Now, I would have been on my parents insurance, as I was only 23.

I was hit by a car as a pedestrian and knocked out. I briefly woke up in the ambulance, and again as they were putting staples in my head. I don't remember the MRI, CT or anything like that. I woke up the next day with a bad concussion, a tore rotator cuff and various bruises and road rash. IIRC, it was like $22k before I left the hospital.

Then I had various aftercare appointments - I had to see a neurologist a few times, I needed PT for my shoulder and vestibular therapy for my TBI. One thing I needed but did not get was therapy for what became a pretty bad case of PTSD. 20 years later, and I still don't feel comfortable driving or being in a car.

I couldn't work, because I was a waitress and you can't waitress with one arm and vertigo.
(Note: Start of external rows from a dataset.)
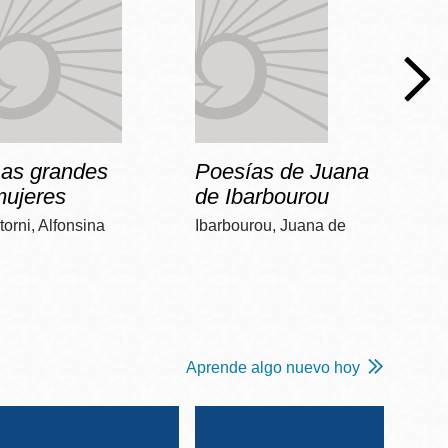
Las grandes
Poesías de Juana
Dos 
mujeres
de Ibarbourou
Poniat
torni, Alfonsina
Ibarbourou, Juana de
Aprende algo nuevo hoy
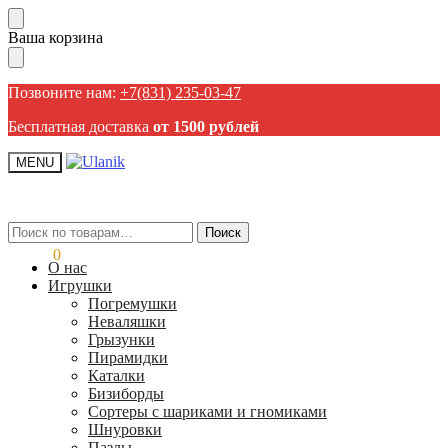
Пропустить
Перейти
Ваша корзина
навигацию
к
содержанию
Позвоните нам:
+7(831) 235-03-47
Бесплатная доставка
от 1500 рублей
MENU
Искать:
Искать:
Поиск
Поиск
0,00
₽
0
О нас
Игрушки
Погремушки
Неваляшки
Грызунки
Пирамидки
Каталки
Бизиборды
Сортеры с шариками и гномиками
Шнуровки
Пазлы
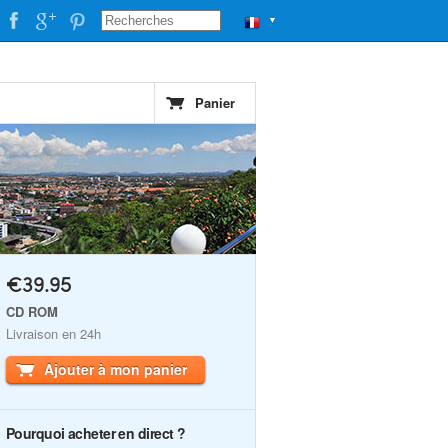
▼
Panier
€39.95
CD ROM
Livraison en 24h
Ajouter à mon panier
Pourquoi acheter en direct ?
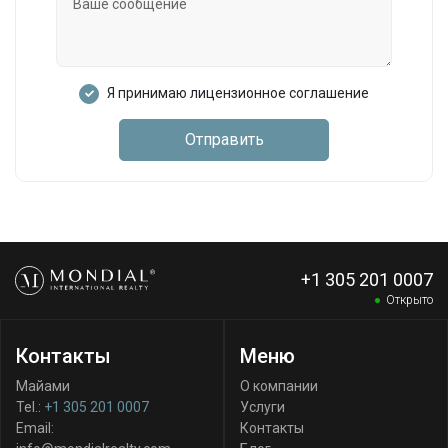
Я принимаю лицензионное соглашение
Отправить
+1 305 201 0007
Открыто
Контакты
Меню
Майами
О компании
Tel.:
+1 305 201 0007
Услуги
Email:
Контакты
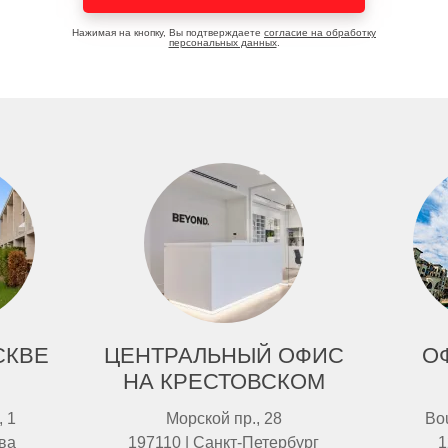
Нажимая на кнопку, Вы подтверждаете
согласие на обработку
персональных данных
.
СКВЕ
ЦЕНТРАЛЬНЫЙ ОФИС
О
НА КРЕСТОВСКОМ
, 1
Морской пр., 28
Bou
ва
197110 | Санкт-Петербург
1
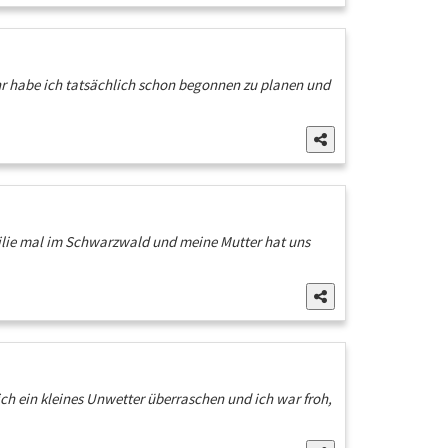
Jahr habe ich tatsächlich schon begonnen zu planen und
Familie mal im Schwarzwald und meine Mutter hat uns
h ein kleines Unwetter überraschen und ich war froh,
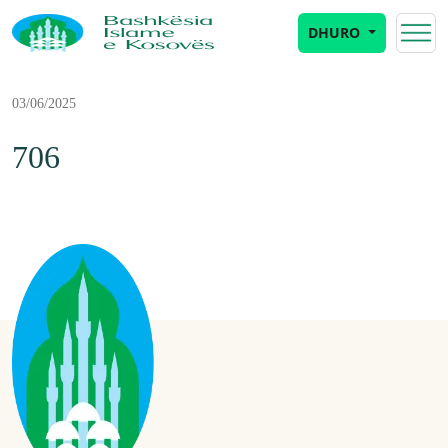
DHURO
03/06/2025
706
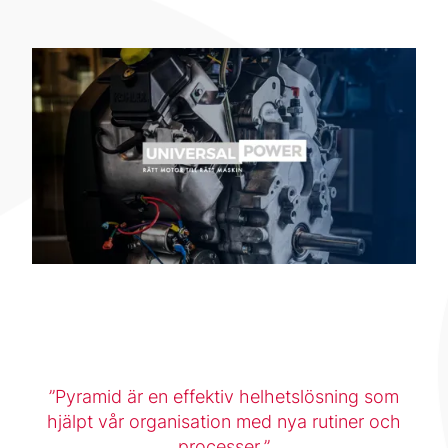
Pyramid är en effektiv helhetslösning som
hjälpt vår organisation med nya rutiner och
processer.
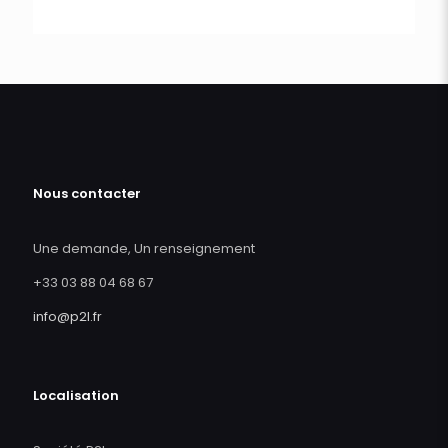
Nous contacter
Une demande, Un renseignement
+33 03 88 04 68 67
info@p2l.fr
Localisation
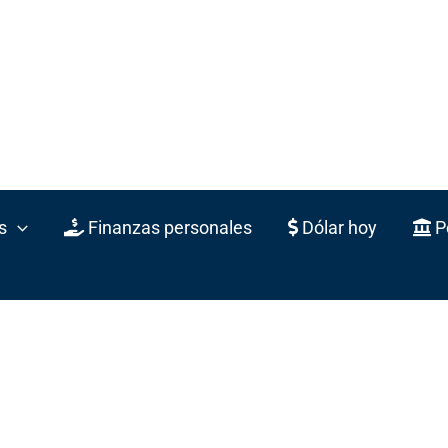
s
Finanzas personales
Dólar hoy
Po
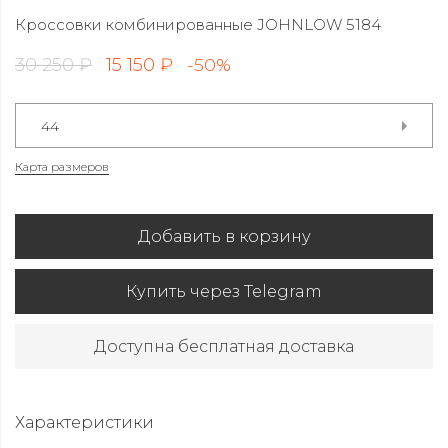
Кроссовки комбинированные JOHNLOW 5184
30 250 ₽
15 150 ₽
-50%
44
Карта размеров
Добавить в корзину
Купить через Telegram
Доступна бесплатная доставка
Характеристики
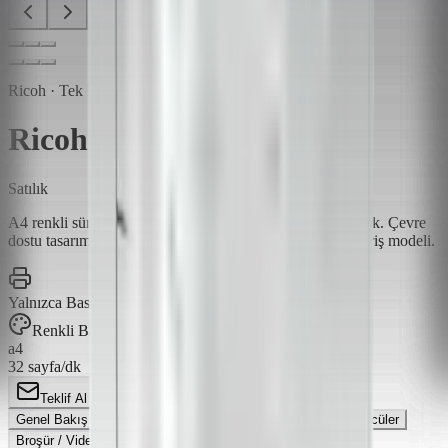
Ricoh · Tek Fonksiyonlu Yazıcılar
Ricoh P C375
Satılık
A4 renkli sürdürülebilir tek fonksiyonlu yazıcı, 32 sayfa/dk. Çevre
dostu tasarımla küçük ofislere yönelik ekonomik renkli giriş modeli.
Yalnızca Baskı
Renkli Baskı
a4
32
sayfa/dk
Teklif Al
Genel Bakış
Özellikler
Paketler
Teknik Detaylar
Sürücüler
Broşür / Video
İletişim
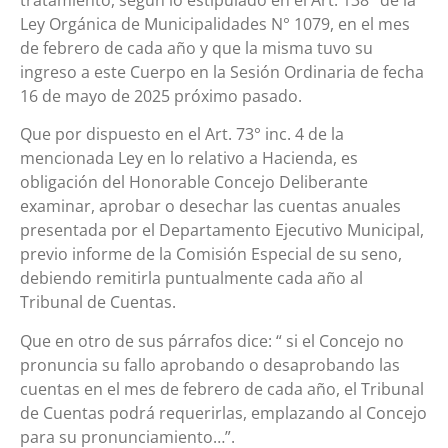
Ley Orgánica de Municipalidades N° 1079, en el mes
de febrero de cada año y que la misma tuvo su
ingreso a este Cuerpo en la Sesión Ordinaria de fecha
16 de mayo de 2025 próximo pasado.
Que por dispuesto en el Art. 73° inc. 4 de la
mencionada Ley en lo relativo a Hacienda, es
obligación del Honorable Concejo Deliberante
examinar, aprobar o desechar las cuentas anuales
presentada por el Departamento Ejecutivo Municipal,
previo informe de la Comisión Especial de su seno,
debiendo remitirla puntualmente cada año al
Tribunal de Cuentas.
Que en otro de sus párrafos dice: “ si el Concejo no
pronuncia su fallo aprobando o desaprobando las
cuentas en el mes de febrero de cada año, el Tribunal
de Cuentas podrá requerirlas, emplazando al Concejo
para su pronunciamiento…”.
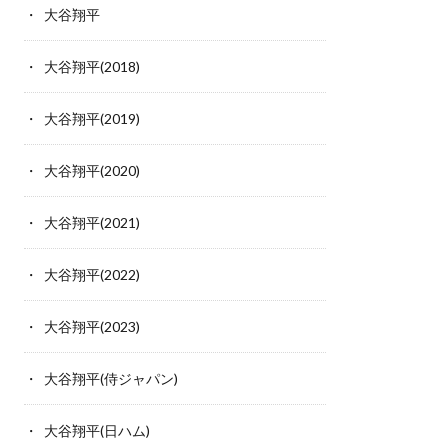
大谷翔平
大谷翔平(2018)
大谷翔平(2019)
大谷翔平(2020)
大谷翔平(2021)
大谷翔平(2022)
大谷翔平(2023)
大谷翔平(侍ジャパン)
大谷翔平(日ハム)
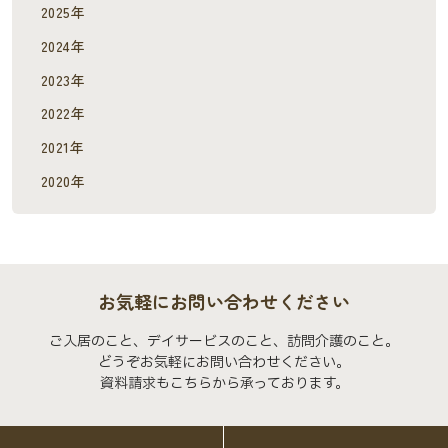
2025年
2024年
2023年
2022年
2021年
2020年
お気軽にお問い合わせください
ご入居のこと、デイサービスのこと、訪問介護のこと。
どうぞお気軽にお問い合わせください。
資料請求もこちらから承っております。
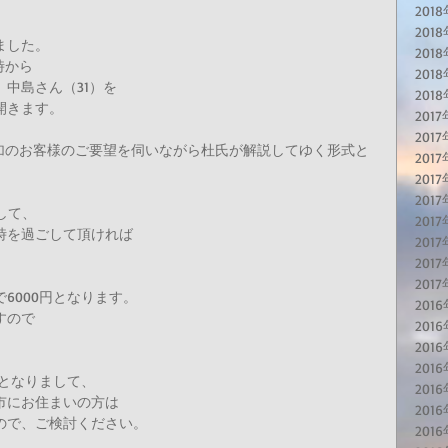
 
201
201
した。 
201
時から 
201
中島さん（31）を 
201
きます。 
201
2017
参加のお客様のご要望を伺いながら杜氏が解説してゆく形式と
201
201
201
して、 
201
時を過ごして頂ければ 
201
201
201
6000円となります。 
201
ので 
2016
201
201
となりまして、 
201
市にお住まいの方は 
201
ので、ご検討ください。 
201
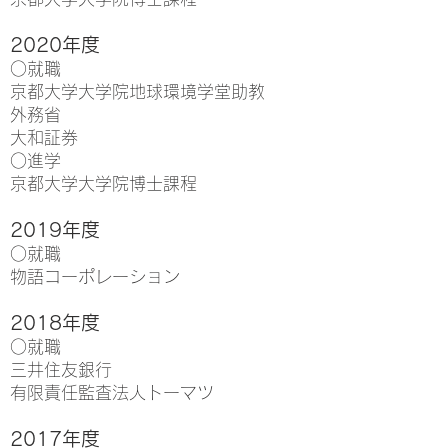
2020年度
○就職
京都大学大学院地球環境学堂助教
外務省
大和証券
○進学
京都大学大学院博士課程
2019年度
○就職
物語コーポレーション
2018年度
○就職
三井住友銀行
有限責任監査法人トーマツ
2017年度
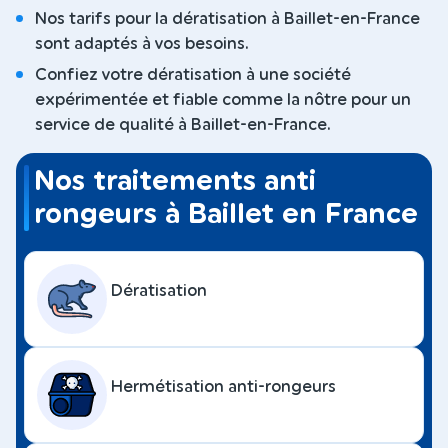
Nos tarifs pour la dératisation à Baillet-en-France
sont adaptés à vos besoins.
Confiez votre dératisation à une société
expérimentée et fiable comme la nôtre pour un
service de qualité à Baillet-en-France.
Nos traitements anti
rongeurs à Baillet en France
Dératisation
Hermétisation anti-rongeurs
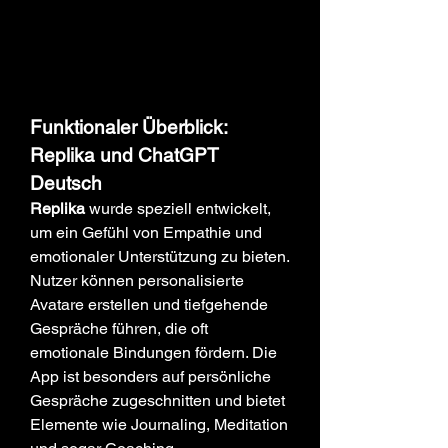
Funktionaler Überblick: 
Replika und ChatGPT 
Deutsch
Replika
 wurde speziell entwickelt, 
um ein Gefühl von Empathie und 
emotionaler Unterstützung zu bieten. 
Nutzer können personalisierte 
Avatare erstellen und tiefgehende 
Gespräche führen, die oft 
emotionale Bindungen fördern. Die 
App ist besonders auf persönliche 
Gespräche zugeschnitten und bietet 
Elemente wie Journaling, Meditation 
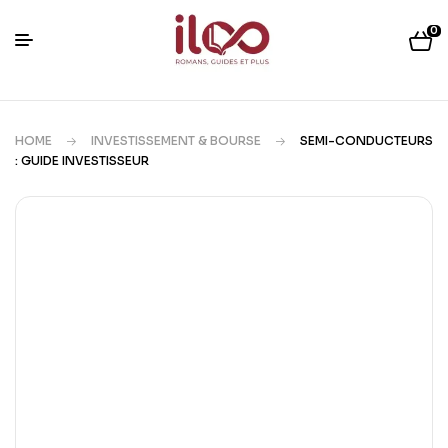
0
HOME
INVESTISSEMENT & BOURSE
SEMI-CONDUCTEURS
: GUIDE INVESTISSEUR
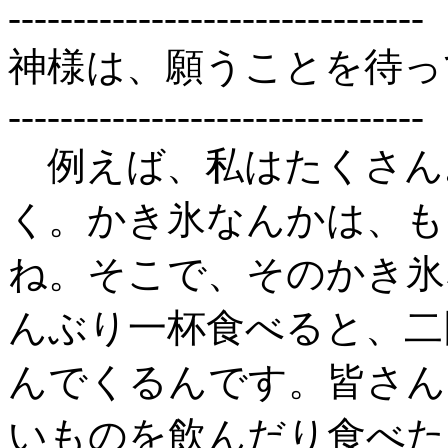
--------------------------------
神様は、願うことを待っ
--------------------------------
例えば、私はたくさん
く。かき氷なんかは、も
ね。そこで、そのかき氷
んぶり一杯食べると、二
んでくるんです。皆さん
いものを飲んだり食べた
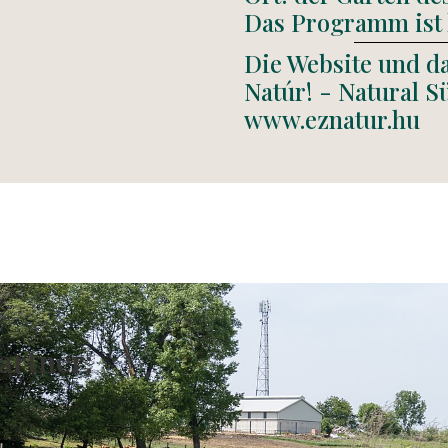
Das Programm ist 
Die Website und d
Natúr! - Natural 
www.eznatur.hu
artner:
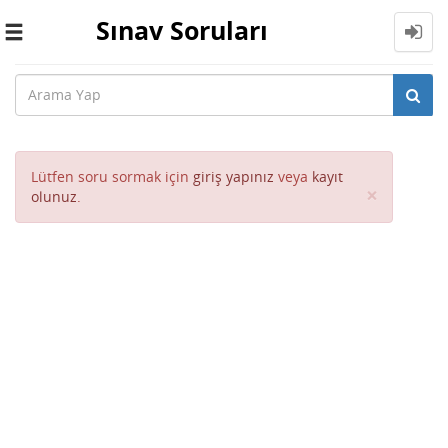
Sınav Soruları
Toggle
navigation
Lütfen soru sormak için
giriş yapınız
veya
kayıt
Close
×
olunuz
.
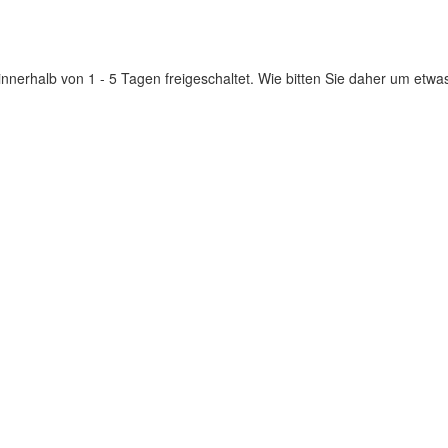
innerhalb von 1 - 5 Tagen freigeschaltet. Wie bitten Sie daher um etwa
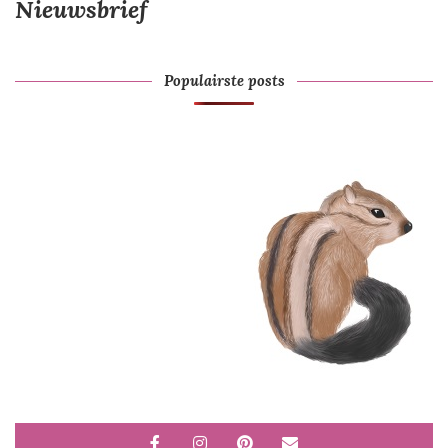
Nieuwsbrief
Populairste posts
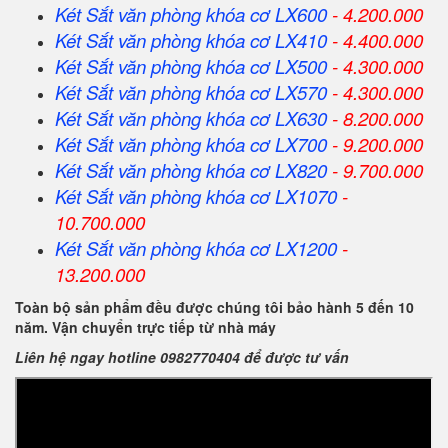
Két Sắt
văn phòng khóa cơ
LX600
- 4.200.000
Két Sắt
văn phòng khóa cơ
LX410
- 4.400.000
Két Sắt
văn phòng khóa cơ
LX500
- 4.300.000
Két Sắt
văn phòng khóa cơ
LX570
- 4.300.000
Két Sắt
văn phòng khóa cơ
LX630
- 8.200.000
Két Sắt
văn phòng khóa cơ
LX700
- 9.200.000
Két Sắt
văn phòng khóa cơ
LX820
- 9.700.000
Két Sắt
văn phòng khóa cơ
LX1070
-
10.700.000
Két Sắt
văn phòng khóa cơ
LX1200
-
13.200.000
Toàn bộ sản phẩm đều được chúng tôi bảo hành 5 đến 10
năm. Vận chuyển trực tiếp từ nhà máy
Liên hệ ngay hotline 0982770404 để được tư vấn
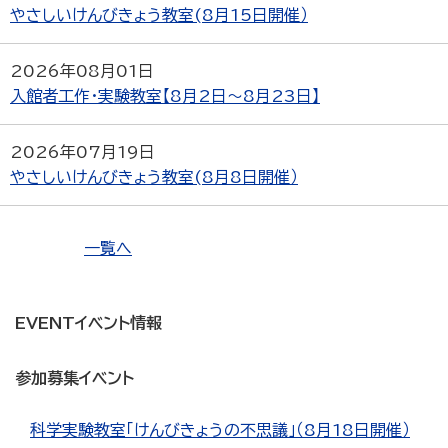
やさしいけんびきょう教室(8月15日開催）
2026年08月01日
入館者工作・実験教室【8月2日～8月23日】
2026年07月19日
やさしいけんびきょう教室(8月8日開催）
一覧へ
EVENT
イベント情報
参加募集イベント
科学実験教室「けんびきょうの不思議」（8月18日開催）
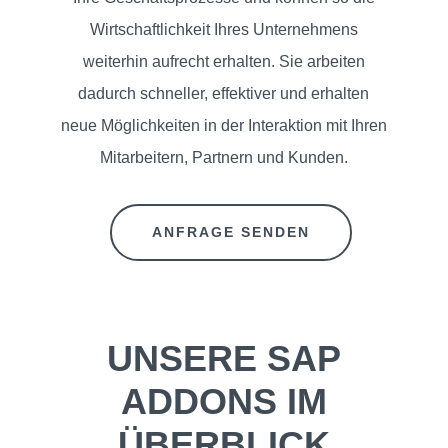
UNS
Wirtschaftlichkeit Ihres Unternehmens
weiterhin aufrecht erhalten. Sie arbeiten
KUNDEN
dadurch schneller, effektiver und erhalten
EVENTS
neue Möglichkeiten in der Interaktion mit Ihren
Mitarbeitern, Partnern und Kunden.
KNOWLEDGE
ANFRAGE SENDEN
KONTAKT
UNSERE SAP
ADDONS IM
ÜBERBLICK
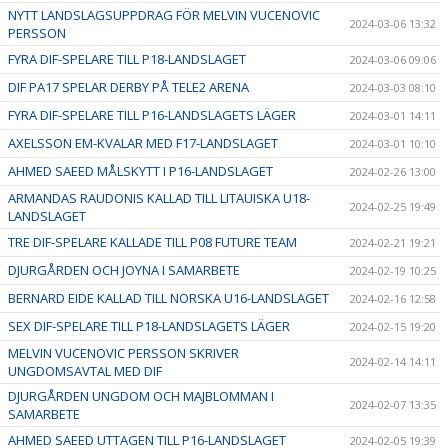
NYTT LANDSLAGSUPPDRAG FÖR MELVIN VUCENOVIC
2024-03-06 13:32
PERSSON
FYRA DIF-SPELARE TILL P18-LANDSLAGET
2024-03-06 09:06
DIF PA17 SPELAR DERBY PÅ TELE2 ARENA
2024-03-03 08:10
FYRA DIF-SPELARE TILL P16-LANDSLAGETS LÄGER
2024-03-01 14:11
AXELSSON EM-KVALAR MED F17-LANDSLAGET
2024-03-01 10:10
AHMED SAEED MÅLSKYTT I P16-LANDSLAGET
2024-02-26 13:00
ARMANDAS RAUDONIS KALLAD TILL LITAUISKA U18-
2024-02-25 19:49
LANDSLAGET
TRE DIF-SPELARE KALLADE TILL P08 FUTURE TEAM
2024-02-21 19:21
DJURGÅRDEN OCH JOYNA I SAMARBETE
2024-02-19 10:25
BERNARD EIDE KALLAD TILL NORSKA U16-LANDSLAGET
2024-02-16 12:58
SEX DIF-SPELARE TILL P18-LANDSLAGETS LÄGER
2024-02-15 19:20
MELVIN VUCENOVIC PERSSON SKRIVER
2024-02-14 14:11
UNGDOMSAVTAL MED DIF
DJURGÅRDEN UNGDOM OCH MAJBLOMMAN I
2024-02-07 13:35
SAMARBETE
AHMED SAEED UTTAGEN TILL P16-LANDSLAGET
2024-02-05 19:39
There was no "lost wages" coverage, but I was super lucky - my parents were able to help me cover my bills and ended up getting an office job within a few months.

I forget how much my total bills were, but I was staring down the edge of bankruptcy at the ripe age of 23. I ended up suing my mother's insurance company, because I was covered under her umbrella policy.

So, if my parents couldn't have helped me, I would have been homeless and if they didn't have an umbrella policy - or if I had registered to vote in MA or signed a lease- I couldn't have accessed that and I would have ended up bankrupt.

The guy who hit me was broke, btw. Totally judgement proof.